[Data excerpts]
^^^^

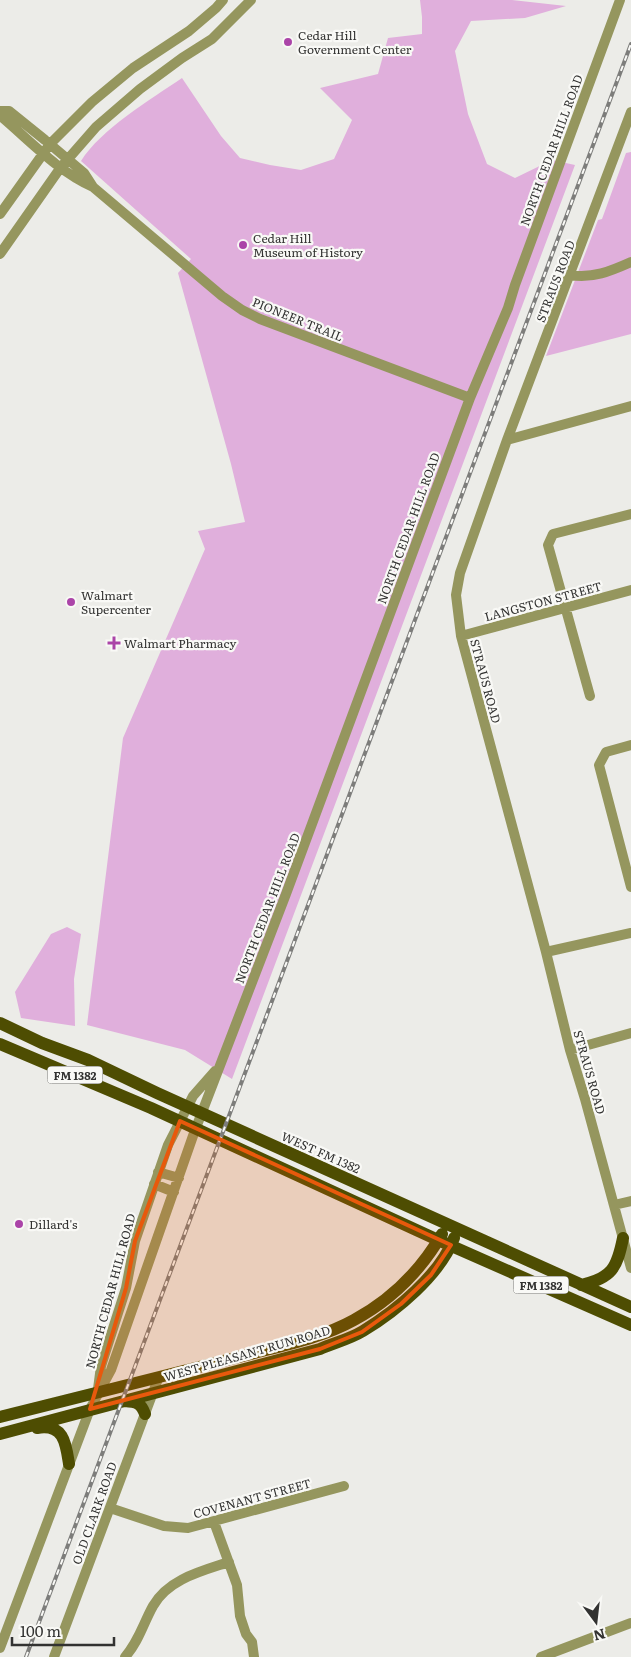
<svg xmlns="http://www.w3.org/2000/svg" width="631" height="1657" font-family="Literata,serif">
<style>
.green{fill:#e0afdc}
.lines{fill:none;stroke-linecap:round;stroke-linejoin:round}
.minor{stroke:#95965e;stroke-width:10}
.major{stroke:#4e4d02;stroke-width:12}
.rail-casing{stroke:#7d7d7b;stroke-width:4}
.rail{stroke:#f9f9f6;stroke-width:2;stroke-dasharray:5.5;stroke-linecap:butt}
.marked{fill:#e8590c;fill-opacity:0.2;stroke:#e8590c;stroke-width:4;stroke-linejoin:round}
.poi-dot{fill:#ab44a8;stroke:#f9f9f6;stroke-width:2}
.labels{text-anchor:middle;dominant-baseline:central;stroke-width:4.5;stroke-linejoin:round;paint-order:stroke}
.shield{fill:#f9f9f6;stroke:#6e6e6c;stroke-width:1}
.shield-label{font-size:11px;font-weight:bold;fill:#323231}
.poi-label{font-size:12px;fill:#323231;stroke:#f9f9f6;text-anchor:start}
.street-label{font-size:12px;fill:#323231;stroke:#f9f9f6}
</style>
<rect width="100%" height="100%" fill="#ecece8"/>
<path class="green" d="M420,0H512L566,6L525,18L471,21L455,51L468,114L487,164L515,178L552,160L575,165L232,1079L185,1050L87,1025L123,738L205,549L198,531L245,522L231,464L178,273L191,259L81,161C101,129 150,100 182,78L221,136L240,158L270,165L301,170L334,159L352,120L320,88L378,74L388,38L422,34V17Z
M631,152V334L546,356L598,220L602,219L626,153Z
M67,927L81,934L74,979L75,1026L21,1018L15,992L51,934Z"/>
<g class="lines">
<path class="minor" d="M631,112L507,440L460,573L456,595L461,636L546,952L570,1050L585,1099L631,1268
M93,187C59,172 31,142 3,118L1,111H9L45,140L84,173L93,187L222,296L242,310L260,319L470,398
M0,214L50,144L92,102L133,68L189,31L216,8L223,0
M0,254L61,167L96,127L140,89L182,58L212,39L251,0
M570,275C592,279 611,271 631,262
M507,440L631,406
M461,636L631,590
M590,696L548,545L553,534L631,514
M631,745L606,752L599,765L631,887
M546,952L631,933
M570,1050L631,1033
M158,1172L179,1178
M154,1184L174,1192
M614,1205L631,1201
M98,1389L101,1366L126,1288L135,1241L168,1145L193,1096L215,1071
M110,1508L164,1526L188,1528L344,1486
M214,1522L237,1585L240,1616L246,1634L252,1642L254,1657
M0,1648L90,1409L111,1370L194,1133L286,894L470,398L508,308L515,285L620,0
M54,1657L158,1379
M125,1657C139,1641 143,1624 153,1606C168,1579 202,1571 229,1562
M541,1657L631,1623"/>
<path class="major" d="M0,1023L42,1043L88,1060L157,1093L631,1307
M0,1044L151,1108L438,1240L631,1325
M581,1285C612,1278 617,1268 623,1238
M125,1401C137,1402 141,1403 145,1414
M0,1417C78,1397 157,1378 235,1358C274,1347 318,1340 354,1320C391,1300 421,1270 442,1234
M37,1428C64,1423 66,1444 69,1464
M0,1434L320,1349C334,1343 350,1339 363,1331C396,1311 440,1275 454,1238"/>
<defs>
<path id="rail" d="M26,1657L631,44"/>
</defs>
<use href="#rail" class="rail-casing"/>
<use href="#rail" class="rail"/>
</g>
<path class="marked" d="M180,1121L451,1245L431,1275L401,1304L362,1332L320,1349L90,1409L126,1288L135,1241Z"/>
<g class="poi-dot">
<circle cx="288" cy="42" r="5"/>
<circle cx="243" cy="245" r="5"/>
<circle cx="71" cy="602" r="5"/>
<path d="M111.5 635.5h5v5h5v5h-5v5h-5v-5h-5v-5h5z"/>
<circle cx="19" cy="1224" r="5"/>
</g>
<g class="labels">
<g class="shield">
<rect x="47.5" y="1066.5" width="55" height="17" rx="4"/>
<rect x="513.5" y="1276.5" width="55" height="17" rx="4"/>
</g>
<g class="shield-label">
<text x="75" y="1075">FM 1382</text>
<text x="541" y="1285">FM 1382</text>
</g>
<g class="poi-label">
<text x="298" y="35">Cedar Hill<tspan x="298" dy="14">Government Center</tspan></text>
<text x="253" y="238">Cedar Hill<tspan x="253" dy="14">Museum of History</tspan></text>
<text x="81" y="595">Walmart<tspan x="81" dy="14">Supercenter</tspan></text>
<text x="124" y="643">Walmart Pharmacy</text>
<text x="29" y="1224">Dillard's</text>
</g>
<g class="street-label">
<text transform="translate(551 150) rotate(-70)">NORTH CEDAR HILL ROAD</text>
<text transform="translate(555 281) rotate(-69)">STRAUS ROAD</text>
<text transform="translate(298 319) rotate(22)">PIONEER TRAIL</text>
<text transform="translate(408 528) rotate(-70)">NORTH CEDAR HILL ROAD</text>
<text transform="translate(543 601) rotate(-15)">LANGSTON STREET</text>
<text transform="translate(486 681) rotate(75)">STRAUS ROAD</text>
<text transform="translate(267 908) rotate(-69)">NORTH CEDAR HILL ROAD</text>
<text transform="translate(590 1072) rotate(74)">STRAUS ROAD</text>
<text transform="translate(321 1152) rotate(24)">WEST FM 1382</text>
<text transform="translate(110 1291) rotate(-75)">NORTH CEDAR HILL ROAD</text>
<text transform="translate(247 1353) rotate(-16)">WEST PLEASANT RUN ROAD</text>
<text transform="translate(252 1498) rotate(-15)">COVENANT STREET</text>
<text transform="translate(94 1513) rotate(-70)">OLD CLARK ROAD</text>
</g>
</g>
<g transform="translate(596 1622) rotate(165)" stroke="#f9f9f6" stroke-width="4" paint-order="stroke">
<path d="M0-4L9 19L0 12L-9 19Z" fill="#323231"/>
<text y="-8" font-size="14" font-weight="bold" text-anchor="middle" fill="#323231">N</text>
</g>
<path d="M12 1637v8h102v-8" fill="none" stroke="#323231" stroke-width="2.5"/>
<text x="20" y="1637" font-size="15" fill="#323231" stroke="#f9f9f6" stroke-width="4" paint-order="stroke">100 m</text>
</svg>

^^^^

If a line of the data above holds the string "lines", count it, then give only the final number.

2